I am trying to dynamically select columns using Query.jl like in the following script, but I am unable to do so.
Any ideas?

Thank you

list_cols = [“col1”, “col2”…]

select = df |> @select(∈(list_cols)) |> DataFrame

Not an answer, but I give it for reference:

  • If df is already a data frame you can just use select(df, list_cols).
  • If df is not a data frame then do select!(DataFrame(df), list_cols). (! is used as we create a new data frame so it is safe to update it in place).

Thank you @bkamins, but I wanted to use the Query.jl framework, if possible

I spent some time in this rabbit hole as well, and am closer to an answer, in the negative:

As of 2017, there was a technical constraint preventing the implementation of this. See the discussion here.

I am not aware of any updates but would love to see them if there are any.
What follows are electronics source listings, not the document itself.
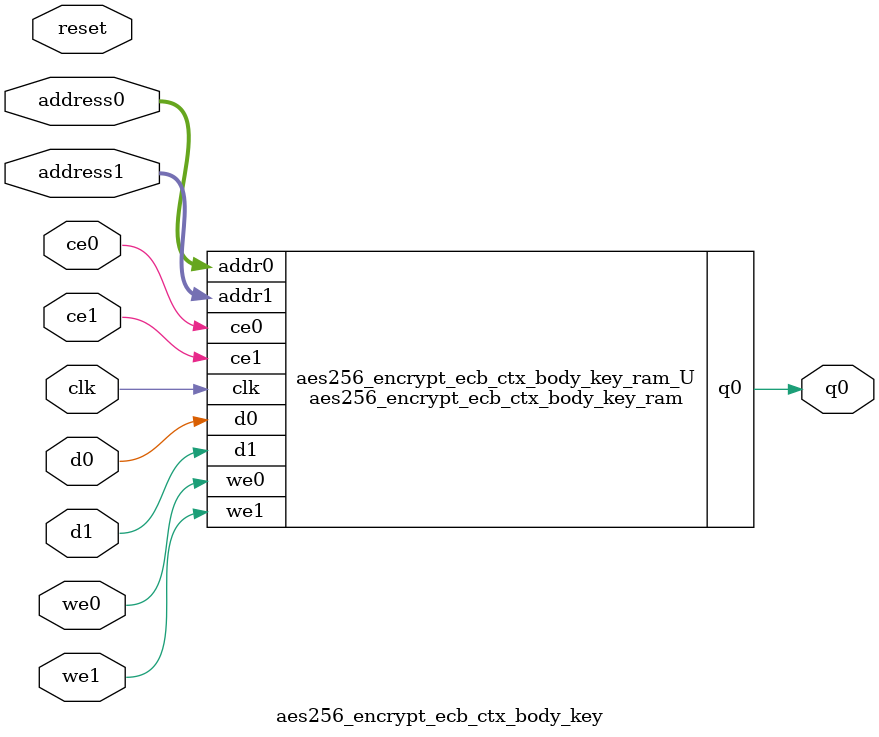
<source format=v>
`timescale 1 ns / 1 ps
module aes256_encrypt_ecb_ctx_body_key_ram (addr0, ce0, d0, we0, q0, addr1, ce1, d1, we1,  clk);

parameter DWIDTH = 1;
parameter AWIDTH = 5;
parameter MEM_SIZE = 32;

input[AWIDTH-1:0] addr0;
input ce0;
input[DWIDTH-1:0] d0;
input we0;
output reg[DWIDTH-1:0] q0;
input[AWIDTH-1:0] addr1;
input ce1;
input[DWIDTH-1:0] d1;
input we1;
input clk;

(* ram_style = "block" *)reg [DWIDTH-1:0] ram[0:MEM_SIZE-1];



//edit
always @(posedge clk)  
begin 
    if (ce1) 
    begin
        if (we1) 
        begin 
            ram[addr1] = d1; 
        end 
    end
    if (ce0) 
    begin
        if (we0) 
        begin 
            ram[addr0] = d0; 
        end 
        q0 = ram[addr0];
    end
end

//edit
/*always @(posedge clk)  
begin 
    if (ce1) 
    begin
        if (we1) 
        begin 
            ram[addr1] <= d1; 
        end 
    end
end*/

endmodule

`timescale 1 ns / 1 ps
module aes256_encrypt_ecb_ctx_body_key(
    reset,
    clk,
    address0,
    ce0,
    we0,
    d0,
    q0,
    address1,
    ce1,
    we1,
    d1);

parameter DataWidth = 32'd1;
parameter AddressRange = 32'd32;
parameter AddressWidth = 32'd5;
input reset;
input clk;
input[AddressWidth - 1:0] address0;
input ce0;
input we0;
input[DataWidth - 1:0] d0;
output[DataWidth - 1:0] q0;
input[AddressWidth - 1:0] address1;
input ce1;
input we1;
input[DataWidth - 1:0] d1;



aes256_encrypt_ecb_ctx_body_key_ram aes256_encrypt_ecb_ctx_body_key_ram_U(
    .clk( clk ),
    .addr0( address0 ),
    .ce0( ce0 ),
    .we0( we0 ),
    .d0( d0 ),
    .q0( q0 ),
    .addr1( address1 ),
    .ce1( ce1 ),
    .we1( we1 ),
    .d1( d1 ));

endmodule


</source>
The cleanest way I currently know of is using bkamins’ answer up front and using Query.jl after that

using DataFrames
using Statistics
using Query
using RDatasets

df = dataset("datasets", "mtcars");

targets = [:MPG, :Cyl, :HP]

# list selection up front
df[:, targets] |>
  @filter(_.MPG > 15) |>
  @groupby(_.Cyl) |>
  @map({Cyl = key(_), AvgHP = mean(_.HP)})

As mentioned in the linked discussion, it might require doing things in two stages sometimes (ie, if the column list is a result of computation half-way down the pipe) but it’s totally workable.

Not to plug a package I maintain too much, but DataFramesMeta.jl is very similar to Query.jl but includes dynamic column selection (with no performance drop)

mpg = :MPG
cyl = :Cyl
hp = :HP
@chain df begin
    @rsubset $mpg > 15
    groupby(cyl)
    @transform avghp = mean($hp)
end
1 Like